Published 07 August, 2020

Looking Beyond Working Hours (5 minutes read)

“All work and no play makes Jack a dull boy”. All of us have heard of this popular proverb. But we never pondered about how it came around to existence. Though the internet has no answers on its origin, we have a pretty good guess. In the 17th century, Jack, a country boy, was the epitome of inspiration for all, as he always gave his 100% in his work life. To put it in a nutshell, he was a workaholic. But, people around him didn’t enjoy talking to him because he had no time for any other activities other than his work. They found him boring. Later, the country people decided to give Jack a piece of their mind so that he doesn’t forget to have fun once in a while. Hence, it was a happy ending after all.

This story might be hypothetical, but the crux is based on reality. Here we are in the 21st century, and we are surrounded by many Jacks. In fact, chances are that the person reading this blog is one of them. Either by our own choice or by work pressure, we are forced to spend most of our time in our working place or working at home. Moreover, we tend to confuse our work personality with our real personality. The main reason that adds up to this confusion is the large number of hours that we end up giving to our professional lives.

Since the unprecedented situation of Covid-19, people are finding it harder to maintain work life balance. With work from home the only solution left to carry on work, many people are ending up working more hours than they did while working from office. There is an evident glide of professional lives into personal lives. Many employees observed that they feel guilty while spending time away from their screens even when they have to take food breaks or tend to necessary household chores.

Even before the Covid situation, employees all over the globe strongly felt that their social life is compromised due to the amount of time they spend at their workplace.  Hence, they have started to be demanding to become like Jack at the end of the story, and not at the beginning.  A few countries have taken this hint, and succeeded. For example- New Zealand believes that Working hard is important, but so is making good use of time outside work. The employees have the best work life balance in the world which makes it a solid example to follow.

When it comes to India, one can say that a seed has been planted, but will take it’s own sweet time to grow or will it be nipped in the bud remains to be seen. On one hand, big companies like Philips which allows its employees to work from home if they don’t find a parking space, Future Group, provides their employees flexibility with regard to traffic to encourage work life balance, PwC takes the approach of an employee friendly location to make it easy for their employees, and SAP labs in Bangalore doesn’t monitor entry and exit time of their employees. But on the other side of the spectrum, many companies still believe in the traditional working hours as they relate it directly with increased productivity and organisational success. A fundamental shift which the Indian workforce is struggling with stems from an inherent trust deficit i.e. “If I cant see you working , I don’t really know if you are"

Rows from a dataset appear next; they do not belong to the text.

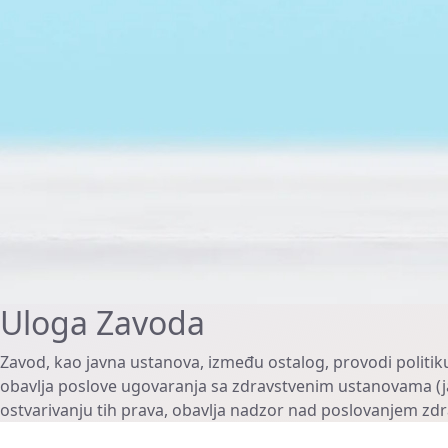
Uloga Zavoda
Zavod, kao javna ustanova, između ostalog, provodi politik
obavlja poslove ugovaranja sa zdravstvenim ustanovama (ja
ostvarivanju tih prava, obavlja nadzor nad poslovanjem zd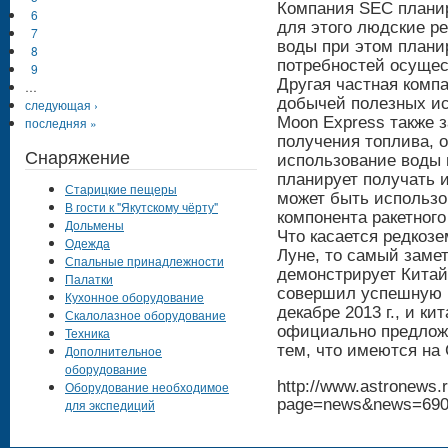
Компания SEC планир
6
для этого людские р
7
воды при этом плани
8
потребностей осуще
9
Другая частная компа
…
добычей полезных ис
следующая ›
Moon Express также 
последняя »
получения топлива, 
Снаряжение
использование воды 
планирует получать и
Старицкие пещеры
может быть использо
В гости к "Якутскому чёрту"
компонента ракетного
Дольмены
Что касается редкоз
Одежда
Луне, то самый заме
Спальные принадлежности
демонстрирует Китай
Палатки
совершил успешную п
Кухонное оборудование
декабре 2013 г., и ки
Скалолазное оборудование
официально предложи
Техника
тем, что имеются на
Дополнительное
оборудование
http://www.astronews.r
Оборудование необходимое
page=news&news=69
для экспедиций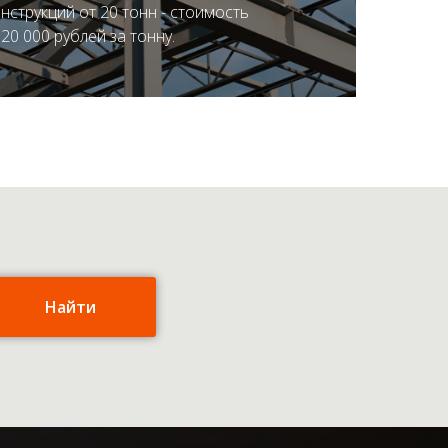
нструкций от 20 тонн - стоимость
ЛОЖЕНИЕ
20 000 рублей за тонну.
Найти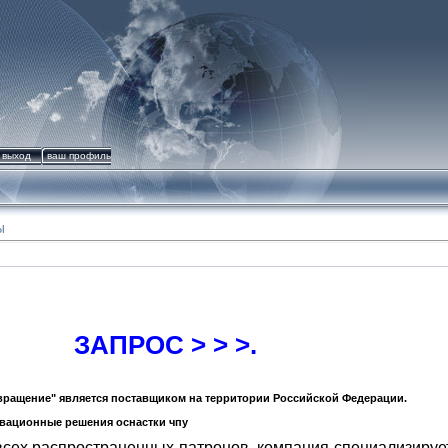
выход
ваш профиль
Ы
ЗАПРОС > > >.
ращение" является поставщиком на территории Российской Федерации.
вационные решения оснастки чпу
всех распространенных патронов, компания специализируе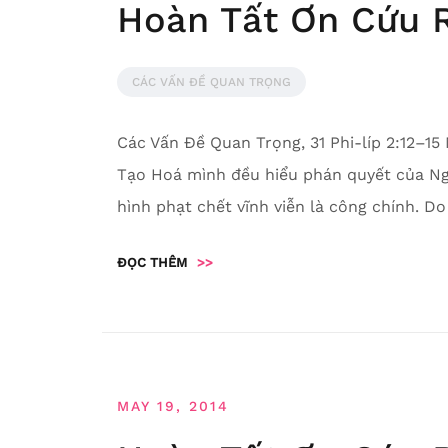
Hoàn Tất Ơn Cứu R
CÁC VẤN ĐỀ QUAN TRỌNG
Các Vấn Đề Quan Trọng, 31 Phi-líp 2:12–15
Tạo Hoá mình đều hiểu phán quyết của Ngài
hình phạt chết vĩnh viễn là công chính. Do
ĐỌC THÊM
>>
MAY 19, 2014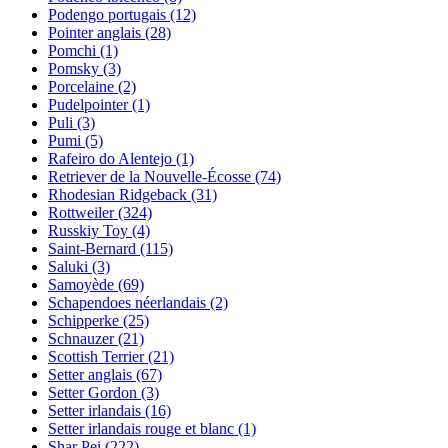
Podengo portugais
(12)
Pointer anglais
(28)
Pomchi
(1)
Pomsky
(3)
Porcelaine
(2)
Pudelpointer
(1)
Puli
(3)
Pumi
(5)
Rafeiro do Alentejo
(1)
Retriever de la Nouvelle-Écosse
(74)
Rhodesian Ridgeback
(31)
Rottweiler
(324)
Russkiy Toy
(4)
Saint-Bernard
(115)
Saluki
(3)
Samoyède
(69)
Schapendoes néerlandais
(2)
Schipperke
(25)
Schnauzer
(21)
Scottish Terrier
(21)
Setter anglais
(67)
Setter Gordon
(3)
Setter irlandais
(16)
Setter irlandais rouge et blanc
(1)
Shar Pei
(222)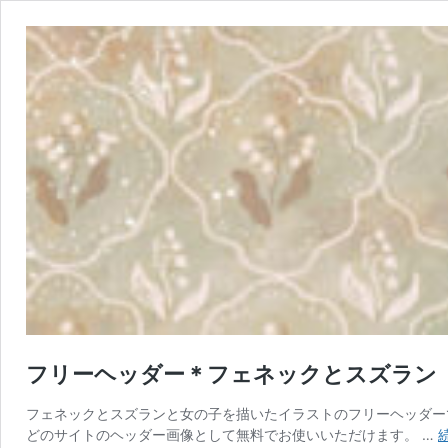
フリーヘッダー＊フェネックとスズラン
フェネックとスズランと女の子を描いたイラストのフリーヘッダーです。 Ins
どのサイトのヘッダー画像として無料でお使いいただけます。 …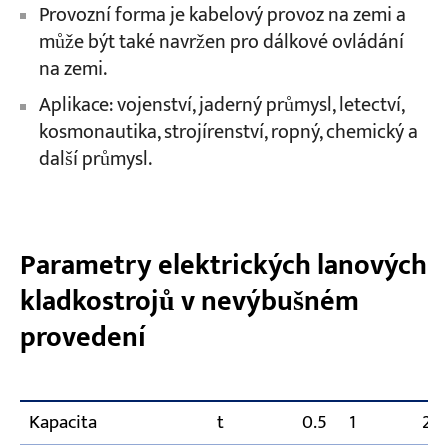
Provozní forma je kabelový provoz na zemi a
může být také navržen pro dálkové ovládání
na zemi.
Aplikace: vojenství, jaderný průmysl, letectví,
kosmonautika, strojírenství, ropný, chemický a
další průmysl.
Parametry elektrických lanových
kladkostrojů v nevýbušném
provedení
Kapacita
t
0.5
1
2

In 2019, an article stated that the “996” work culture in China (9 am-9 pm for six days a week) was being appreciated, and was ultimately adopted by many Indian companies.

But research finds that productivity per hour declines sharply when a person works more than 50 hours a week.

Relating productivity to only the number of hours is as bad as blaming the family members of a cricketer when he or she isn’t able to perform well in a match. Not only is it a flawed lens to use while judging performance , but it also increases the anxiety levels of employees hence impacting their ability to perform the job in hand.

Thus, the emphasis should be on the tasks performed during the day and not on the hours given by an employee. An employee working late might be less competent than an employee leaving for home early. This is because everyone works at their own pace and space, and it is an employer’s job to recognise that

Always remember, “A Happy and Motivated Employee is a Productive Employee”.